The President, Suleyman Demirel, has made ambiguous hints of constitutional compromise. The Social Democrats, the junior partner in the coalition government, are trying to link long-promised Kurdish liberalisation to economic reforms. But the position of the Prime Minister, Tansu Ciller, is weak, and she seems unable to think differently from the military.
Not everybody is hard line. Some influential Turks think it is time to move on from the blanket denial of the Kurdish identity, started by the country's founder, Kemal Ataturk, after the first modern Kurdish revolt in 1925.
'The whole military initiative has passed into military hands,' said Gungor Mengi, the chief commentator of the newspaper Sabah. 'To make this victory permanent we must accept the Kurdish identity. This is the only way to isolate terror from the people'. Amnesty International is concerned about the fate of Kurdish activists.

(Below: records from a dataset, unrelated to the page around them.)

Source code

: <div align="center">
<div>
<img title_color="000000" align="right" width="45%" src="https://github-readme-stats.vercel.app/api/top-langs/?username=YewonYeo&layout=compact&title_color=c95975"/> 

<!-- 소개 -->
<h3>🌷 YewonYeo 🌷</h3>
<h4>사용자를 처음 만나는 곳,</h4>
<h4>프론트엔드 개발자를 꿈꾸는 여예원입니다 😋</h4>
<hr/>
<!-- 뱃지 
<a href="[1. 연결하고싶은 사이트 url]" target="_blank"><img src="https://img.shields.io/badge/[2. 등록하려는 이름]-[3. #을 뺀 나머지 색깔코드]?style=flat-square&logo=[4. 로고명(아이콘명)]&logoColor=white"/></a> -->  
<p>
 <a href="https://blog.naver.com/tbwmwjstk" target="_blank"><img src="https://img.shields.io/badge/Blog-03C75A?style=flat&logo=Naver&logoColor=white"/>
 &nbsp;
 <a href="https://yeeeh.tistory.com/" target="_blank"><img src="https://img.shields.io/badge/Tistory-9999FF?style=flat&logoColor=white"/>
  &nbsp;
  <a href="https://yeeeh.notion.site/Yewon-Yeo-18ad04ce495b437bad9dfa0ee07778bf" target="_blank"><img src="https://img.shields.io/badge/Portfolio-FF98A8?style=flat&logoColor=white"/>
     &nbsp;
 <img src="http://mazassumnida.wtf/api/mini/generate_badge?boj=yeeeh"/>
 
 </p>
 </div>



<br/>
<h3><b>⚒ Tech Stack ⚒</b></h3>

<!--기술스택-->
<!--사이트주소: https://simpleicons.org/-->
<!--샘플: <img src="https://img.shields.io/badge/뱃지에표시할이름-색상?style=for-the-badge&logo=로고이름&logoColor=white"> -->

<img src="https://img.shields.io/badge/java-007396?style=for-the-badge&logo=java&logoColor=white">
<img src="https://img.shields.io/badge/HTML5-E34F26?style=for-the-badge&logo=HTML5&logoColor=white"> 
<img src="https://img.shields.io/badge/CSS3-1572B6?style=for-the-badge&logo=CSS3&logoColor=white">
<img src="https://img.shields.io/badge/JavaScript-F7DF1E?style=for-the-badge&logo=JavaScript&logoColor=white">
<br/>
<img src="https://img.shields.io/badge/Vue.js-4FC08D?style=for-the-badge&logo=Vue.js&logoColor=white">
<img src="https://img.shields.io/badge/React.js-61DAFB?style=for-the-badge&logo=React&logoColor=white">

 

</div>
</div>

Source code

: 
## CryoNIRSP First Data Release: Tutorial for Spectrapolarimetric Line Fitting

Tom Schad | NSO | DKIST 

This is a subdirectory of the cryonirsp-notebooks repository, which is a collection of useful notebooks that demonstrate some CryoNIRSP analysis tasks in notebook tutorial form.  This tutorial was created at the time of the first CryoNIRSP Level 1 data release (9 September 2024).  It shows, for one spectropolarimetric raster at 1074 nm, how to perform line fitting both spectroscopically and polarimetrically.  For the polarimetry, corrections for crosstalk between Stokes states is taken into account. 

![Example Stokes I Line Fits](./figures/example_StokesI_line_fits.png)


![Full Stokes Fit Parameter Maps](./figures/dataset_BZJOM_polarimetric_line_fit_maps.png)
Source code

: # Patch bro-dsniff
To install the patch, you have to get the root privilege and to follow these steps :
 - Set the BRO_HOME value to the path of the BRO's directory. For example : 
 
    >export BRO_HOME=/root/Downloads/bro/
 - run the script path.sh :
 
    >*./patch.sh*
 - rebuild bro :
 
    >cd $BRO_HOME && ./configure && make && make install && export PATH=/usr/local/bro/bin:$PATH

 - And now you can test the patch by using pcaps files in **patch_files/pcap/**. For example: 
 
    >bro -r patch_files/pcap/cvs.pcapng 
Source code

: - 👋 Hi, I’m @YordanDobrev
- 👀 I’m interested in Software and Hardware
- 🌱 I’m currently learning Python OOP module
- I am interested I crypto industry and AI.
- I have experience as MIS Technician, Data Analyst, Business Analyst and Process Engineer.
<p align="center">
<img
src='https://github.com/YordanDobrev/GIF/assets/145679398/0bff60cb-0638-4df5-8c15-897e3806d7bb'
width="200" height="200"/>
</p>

It cited a case on 9 April of two men in the main Kurdish city of Diyarbakir, ordered to be released from police custody by a court. Instead they were found shot dead in a field four days later.
Western powers have soft-pedalled their criticism because of Turkey's parlous finances and a perceived role as a Western ally in a tough neighbourhood, threatened by Russian ambitions and Islamic fundamentalists. That may not last for ever. 'I find many of my Turkish friends extraordinarily complacent about human rights abuses', Michael Lake, the representative of the European Commission, said.